Before the ink of that Papal apology has dried, George Bush is embarking on his own fiery crusade against Saddam. Were it only Saddam, the President would have had more than the 30 states he listed as supporting him. Those states that include Eritrea and Macedonia, number Turkey among them — a country that flatly rejected him and his offers. With all the technology available to him that allows him to address every living creature on this planet, including the penguins in the South Pole, Bush has failed miserably to convince anyone of the need to cut off your nose to spite your face.

The logic of killing hundreds of thousands to get rid of one man is the logic of the megalomaniacs and the demented. Oddly enough, that is Saddam’s own logic: In culling his population and keeping them hungry, diseased or at war, he managed to stay in power. Now they have to face the eight-ton bombs so Bush can remove Saddam.

Bush’s transgression becomes more macabre when we consider that the nose he is trying to get rid of is set in someone else’s face. Baghdad was the seat of the Caliphate for 700 years; the Iraqis are the unfortunate Arabs who suffered the murderous dictator for twenty years; and Iraq belongs to us all who claim to be Arabs. Saddam is the creature of President Bush’s father, if not American policy altogether; yet the price to remove him is to be paid by the innocent, who are guinea pigs for new American armaments. The 12 years that Saddam was allowed to chew on his Cuban cigar and strut like a rooster with a headache while firing off rifles he did not manufacture are the responsibility of America. After the liberation of Kuwait, the Shia and the Kurds rose in answer to Bush Sr.’s call only to be left to the murderous machine of Saddam. What makes Bush’s offer this time round any more trustworthy? At that time the Kurds, by virtue of being non-Arabs, were also granted a safe haven. The Arabs of the south were not afforded the same protection. It does not need much investigation to see that the American policy is basically anti-Arab. Hence the deeply felt mistrust of American policy and the universal opposition to the war. We simply don’t trust America and we do not buy Bush’s waxing poetic about justice and liberty.

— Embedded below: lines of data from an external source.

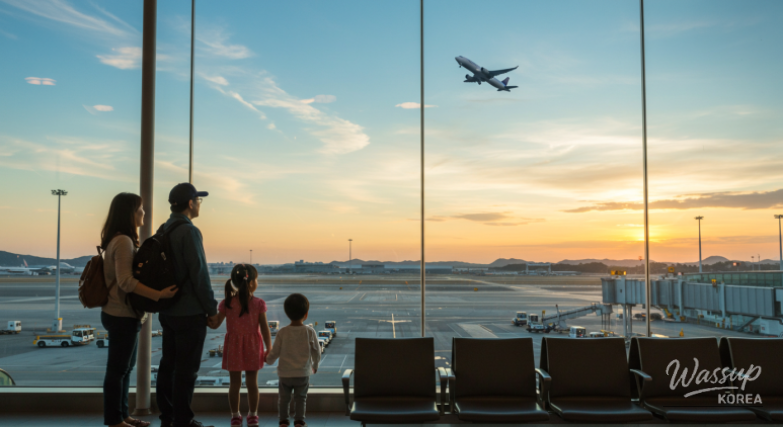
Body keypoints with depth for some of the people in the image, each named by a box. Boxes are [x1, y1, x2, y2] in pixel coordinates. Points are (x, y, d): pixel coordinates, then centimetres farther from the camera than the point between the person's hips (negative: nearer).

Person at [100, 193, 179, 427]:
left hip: (123, 313, 10)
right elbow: (126, 281, -27)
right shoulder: (123, 241, -18)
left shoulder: (121, 240, 13)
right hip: (122, 315, -10)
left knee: (125, 366, 17)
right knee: (118, 368, 1)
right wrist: (159, 294, -31)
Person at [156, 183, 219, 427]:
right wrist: (211, 308, -11)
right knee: (186, 369, -1)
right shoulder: (189, 231, -17)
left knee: (169, 364, 13)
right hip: (190, 312, -9)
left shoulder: (163, 230, 10)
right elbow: (199, 274, -18)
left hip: (168, 310, 9)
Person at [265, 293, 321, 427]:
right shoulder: (310, 332, -11)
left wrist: (269, 360, 19)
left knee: (284, 397, 18)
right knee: (300, 398, 14)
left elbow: (275, 352, -4)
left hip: (285, 374, 1)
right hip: (303, 374, 0)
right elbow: (316, 352, -3)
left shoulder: (282, 332, -11)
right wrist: (315, 366, 17)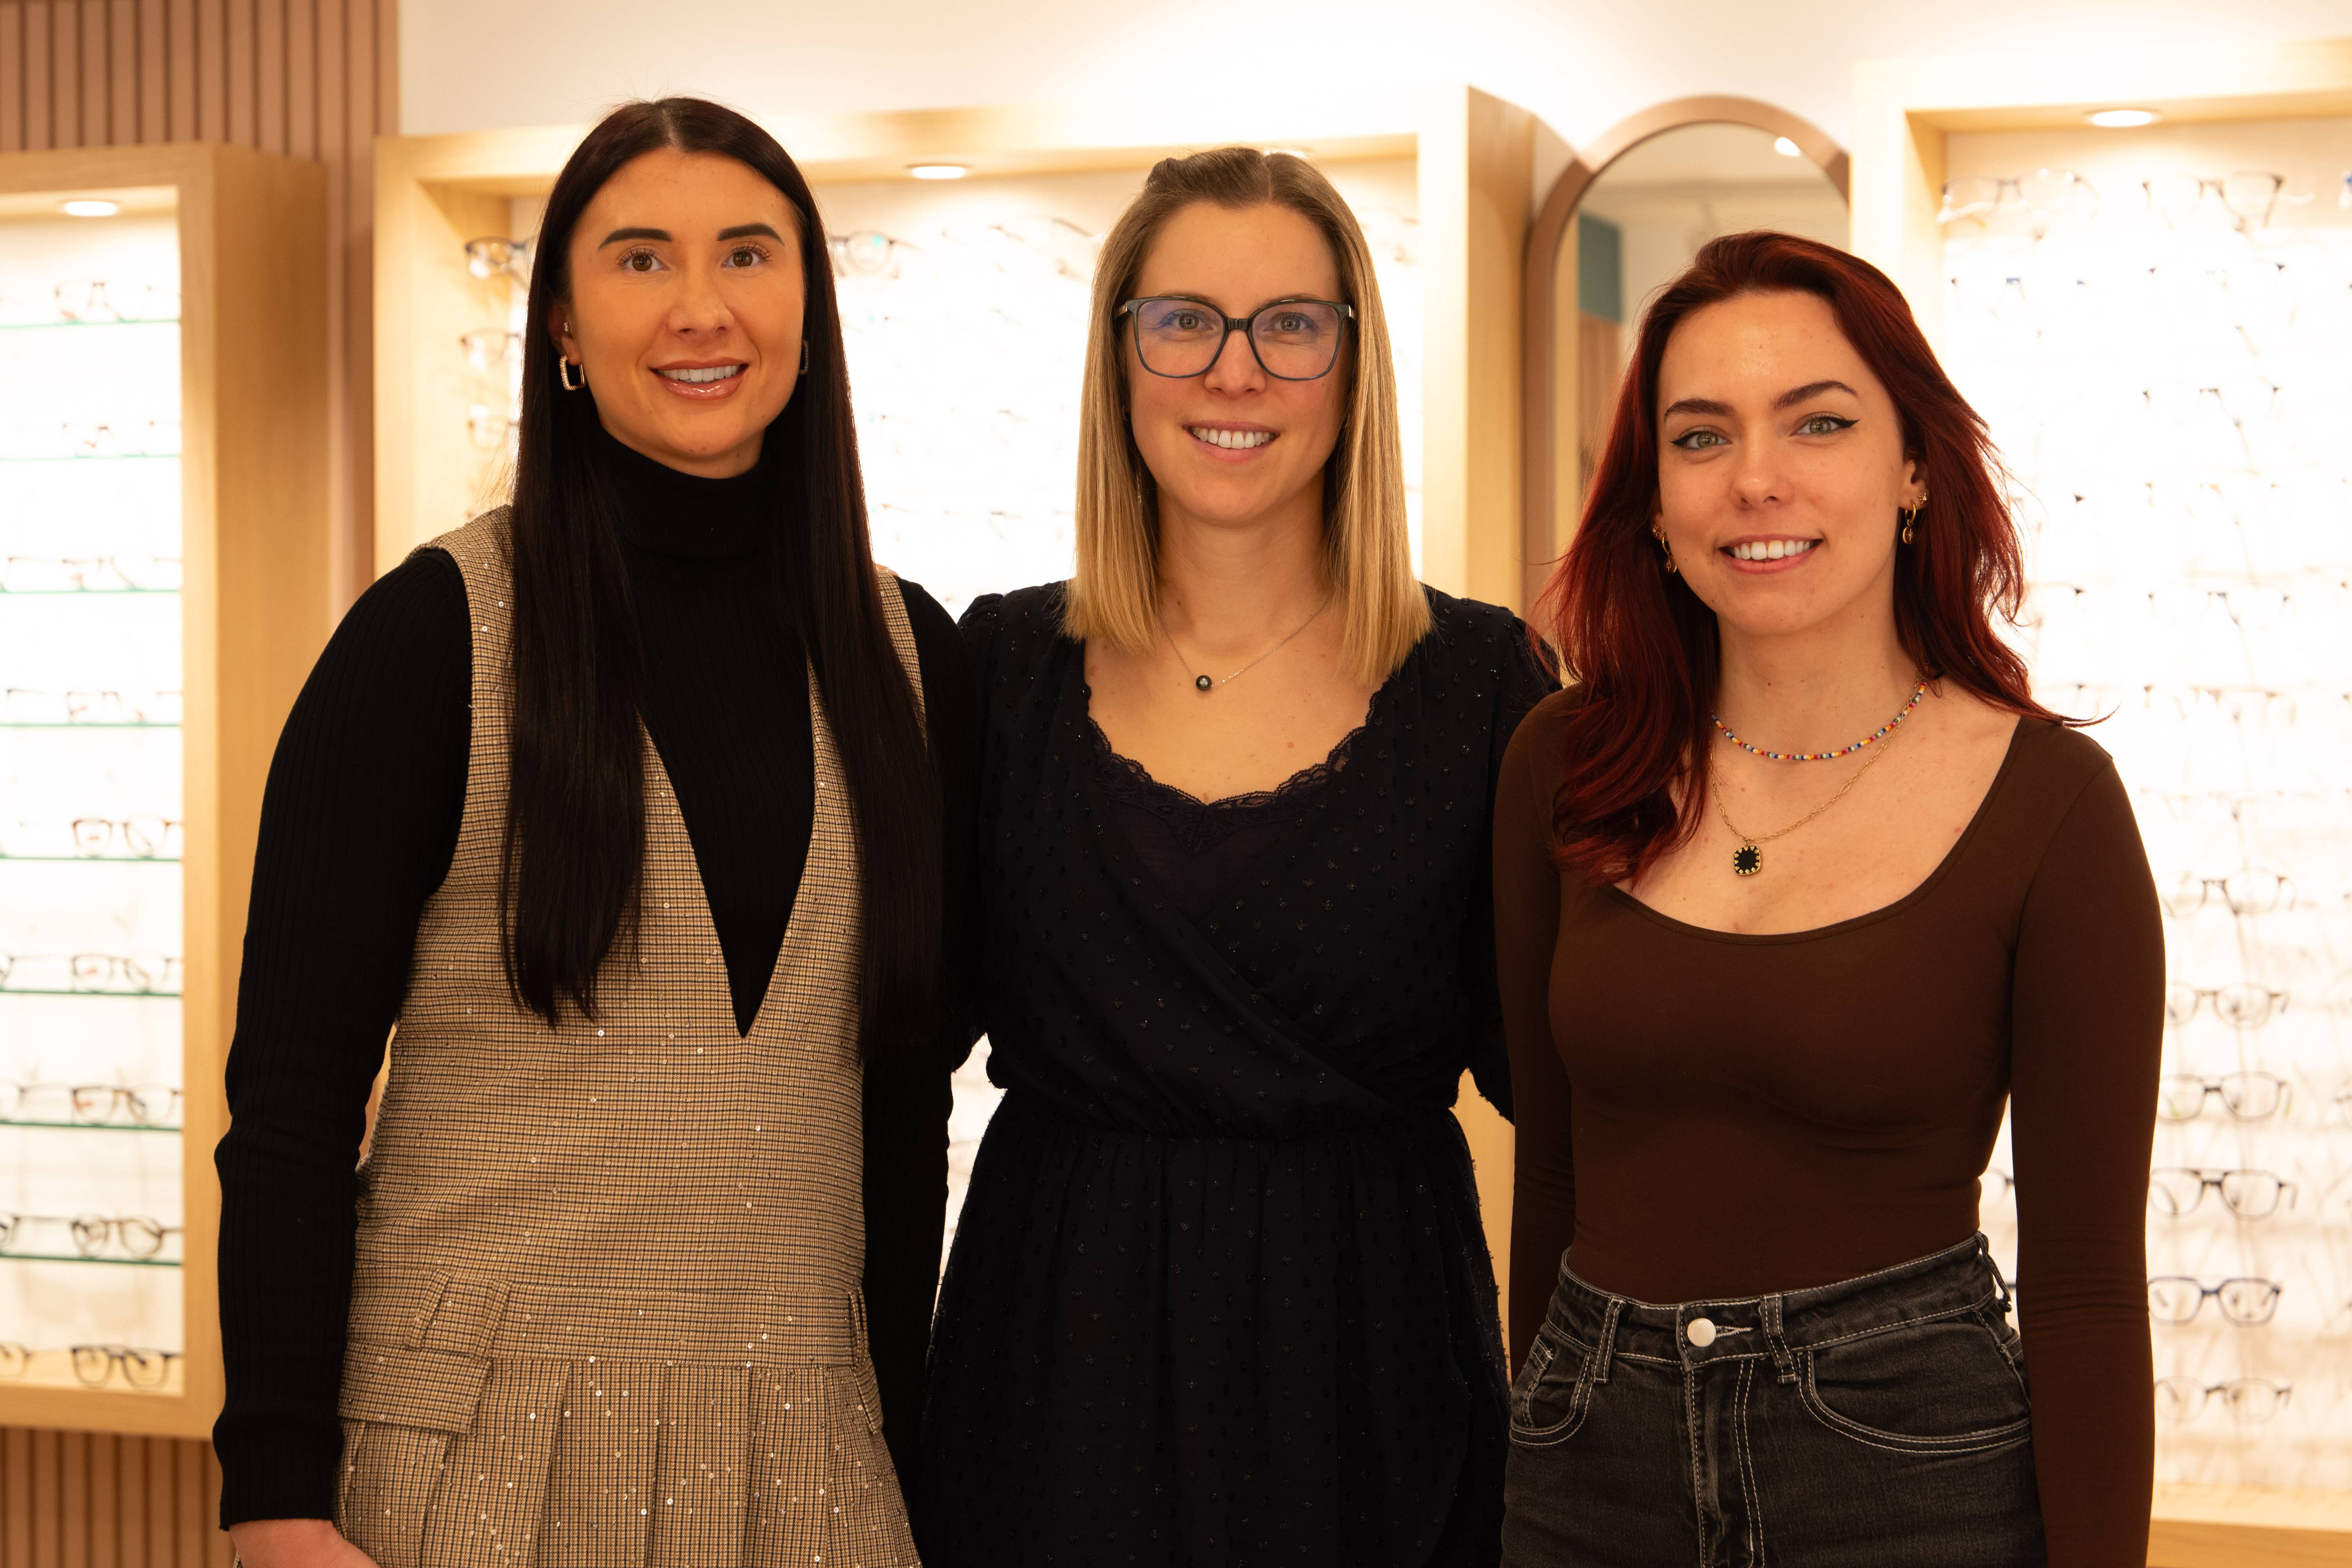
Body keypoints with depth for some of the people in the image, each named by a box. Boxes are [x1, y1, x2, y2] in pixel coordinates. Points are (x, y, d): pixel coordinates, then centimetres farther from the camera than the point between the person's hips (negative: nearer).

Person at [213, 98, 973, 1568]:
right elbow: (289, 1100, -8)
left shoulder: (912, 659, 5)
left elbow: (908, 1089, 11)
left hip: (804, 1447, 4)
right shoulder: (433, 636, -6)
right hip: (488, 1444, -3)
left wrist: (895, 1429, 9)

It might be logical that not every Bush is like another, but we are certain that there are no more burning bushes around.

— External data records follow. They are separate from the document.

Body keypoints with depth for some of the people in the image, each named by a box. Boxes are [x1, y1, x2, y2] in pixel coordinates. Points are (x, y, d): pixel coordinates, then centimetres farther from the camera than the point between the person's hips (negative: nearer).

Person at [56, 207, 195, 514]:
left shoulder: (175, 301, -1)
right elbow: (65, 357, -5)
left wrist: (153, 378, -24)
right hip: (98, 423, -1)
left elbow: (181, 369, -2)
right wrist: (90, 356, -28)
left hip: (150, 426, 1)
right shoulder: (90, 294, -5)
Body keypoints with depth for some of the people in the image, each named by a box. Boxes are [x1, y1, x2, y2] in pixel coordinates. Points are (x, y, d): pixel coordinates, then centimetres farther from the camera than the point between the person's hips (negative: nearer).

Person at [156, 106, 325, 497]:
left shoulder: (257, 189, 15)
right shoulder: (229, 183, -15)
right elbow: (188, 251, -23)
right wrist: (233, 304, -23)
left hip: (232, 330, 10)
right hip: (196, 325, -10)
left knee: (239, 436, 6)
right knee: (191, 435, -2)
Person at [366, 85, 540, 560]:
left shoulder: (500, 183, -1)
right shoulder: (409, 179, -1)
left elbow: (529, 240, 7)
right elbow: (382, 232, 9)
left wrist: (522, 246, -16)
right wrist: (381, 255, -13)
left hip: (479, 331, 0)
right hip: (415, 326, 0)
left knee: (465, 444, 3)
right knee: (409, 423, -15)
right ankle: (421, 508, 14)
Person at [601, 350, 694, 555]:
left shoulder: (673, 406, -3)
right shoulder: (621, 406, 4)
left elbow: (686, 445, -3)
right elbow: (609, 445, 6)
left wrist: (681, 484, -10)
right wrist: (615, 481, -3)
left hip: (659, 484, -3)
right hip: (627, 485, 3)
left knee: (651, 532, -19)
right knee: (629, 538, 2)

To compound the problem, linking the Middle East problem with the Iraqi one as Bush did last week was nothing short of cynical. We know that this is not Bush’s sincere conviction nor is it his desire to see peace reign in the area. He simply did it to help his friend Blair. The Israelis bulldozed a US citizen who protested for peace and Bush’s people did not even protest in diplomatic terms. Chirac’s sane advice of “do not amputate before trying at least laceration and stitches” gained him the status of enemy number two in the USA — second only to Bin Laden.

As for Blair, one need only recall Gertrude Bell, who worked with the British mandate in Iraq early last century. She sat late at night drawing the border between Iraq and Kuwait and wrote to her father. “Now I know how God felt creating the world,” she wrote.

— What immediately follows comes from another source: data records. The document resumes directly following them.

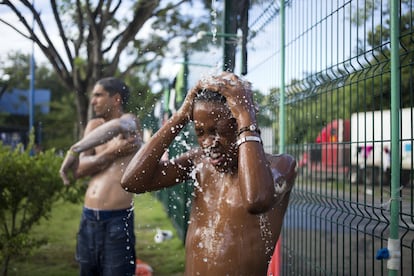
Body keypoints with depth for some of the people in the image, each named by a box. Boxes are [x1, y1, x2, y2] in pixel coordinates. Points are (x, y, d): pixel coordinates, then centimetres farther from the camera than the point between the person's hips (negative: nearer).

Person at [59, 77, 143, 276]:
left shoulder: (130, 121, -3)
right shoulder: (93, 125, 13)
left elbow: (117, 126, -30)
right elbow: (79, 170, 1)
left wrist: (74, 151, -30)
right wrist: (110, 153, -13)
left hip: (117, 219, -6)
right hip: (88, 218, 6)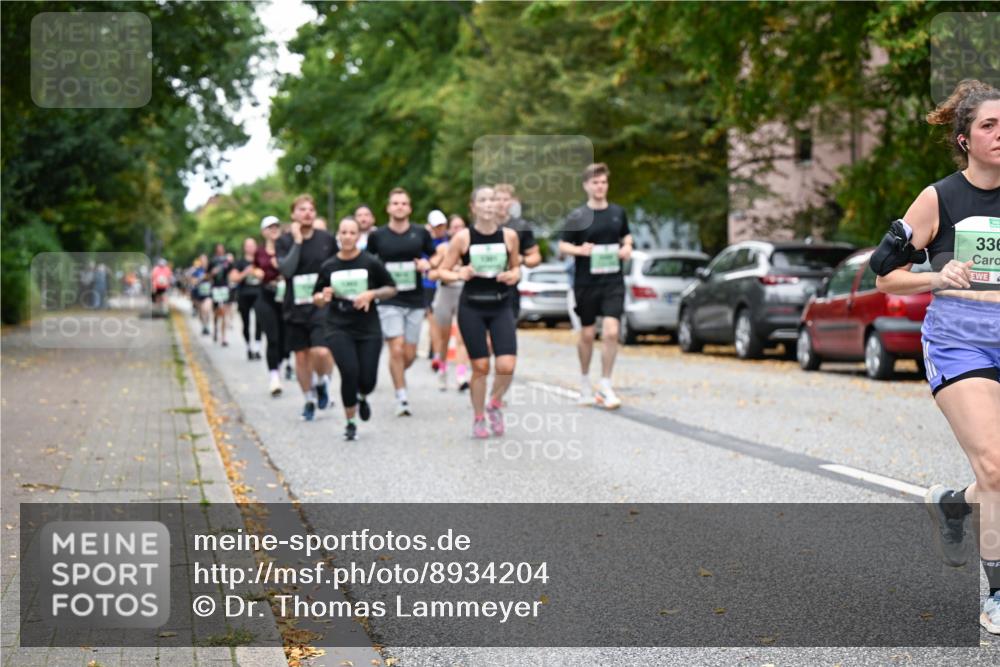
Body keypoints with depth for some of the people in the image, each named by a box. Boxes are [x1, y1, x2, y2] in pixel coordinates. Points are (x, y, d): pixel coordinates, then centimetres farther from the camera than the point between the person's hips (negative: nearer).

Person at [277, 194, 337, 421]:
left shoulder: (326, 239, 3)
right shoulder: (284, 242, 0)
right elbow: (286, 269, -16)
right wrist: (297, 241, -16)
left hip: (322, 306, -1)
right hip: (295, 307, 1)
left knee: (321, 352, -18)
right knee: (301, 356, 8)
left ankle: (322, 383, 13)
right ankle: (309, 400, 26)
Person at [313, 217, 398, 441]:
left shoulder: (371, 263, -3)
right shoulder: (328, 266, 3)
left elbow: (391, 288, 5)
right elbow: (317, 300, 12)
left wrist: (372, 294, -12)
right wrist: (323, 297, -11)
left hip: (368, 329, 0)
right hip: (339, 329, 0)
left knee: (367, 380, -3)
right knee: (350, 372, -17)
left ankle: (361, 397, 37)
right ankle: (350, 423, 5)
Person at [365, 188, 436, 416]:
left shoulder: (421, 234, 3)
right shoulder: (377, 236, 0)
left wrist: (427, 264, -8)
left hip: (415, 301, 2)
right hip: (389, 301, -2)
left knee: (410, 354, 4)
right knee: (396, 350, -13)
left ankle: (397, 376, 36)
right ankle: (401, 398, -2)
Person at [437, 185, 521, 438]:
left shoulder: (509, 236, -1)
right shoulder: (463, 237, -6)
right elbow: (442, 271, 0)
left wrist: (513, 275, -8)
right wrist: (459, 274, -20)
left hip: (501, 306, 2)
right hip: (472, 307, -1)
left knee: (507, 366, -11)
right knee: (480, 366, 0)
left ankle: (494, 404, 19)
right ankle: (478, 418, 21)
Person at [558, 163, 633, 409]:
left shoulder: (618, 212, 7)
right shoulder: (578, 216, -2)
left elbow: (626, 235, 23)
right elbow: (562, 246, 0)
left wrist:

Perhaps Blair knows who Gerty is, although I doubt it; but I am certain that no one in the Administration does.

Our area is a time loaded with history — not only ours, but that of other nations. Also, our part of the world is a place where superpowers went miserably wrong before. But instead of counseling his friend on such matters, Blair went out of his way to lie through the teeth. What a shame such a magnificent career should come to this miserable end. Blair was right in his speech to the Commons when he identified America’s post-Sept. 11 psychological status, which he claimed the Europeans had not understood. But he himself failed when he aided them in launching a war merely to exorcise the demons of that day. Think how many new demons are being unleashed as one goes down?

No one on earth would be happier to see Saddam go than the Iraqis themselves. While the Kuwaitis suffered him once, the Iraqis suffer him daily. America, on the other hand, has enough technology to read my sentences before I even type them; won the Cold War without firing a shot; and has managed throughout its history to make even its deadliest enemies dream of emulating its freedoms and its lifestyle. Why, then, is this giant willing to lose France and Germany as allies, alienate a new ally in Russia, make Bin Laden giggle in his beard with unrestrained joy, and expose all those who would love to help it revenge Sept. 11 and heal its wounds? It is not for foreigners to provide the answers to these questions. That is the job of the American voter. Let us hope that, by the time they have a chance to do so, it will not be too late.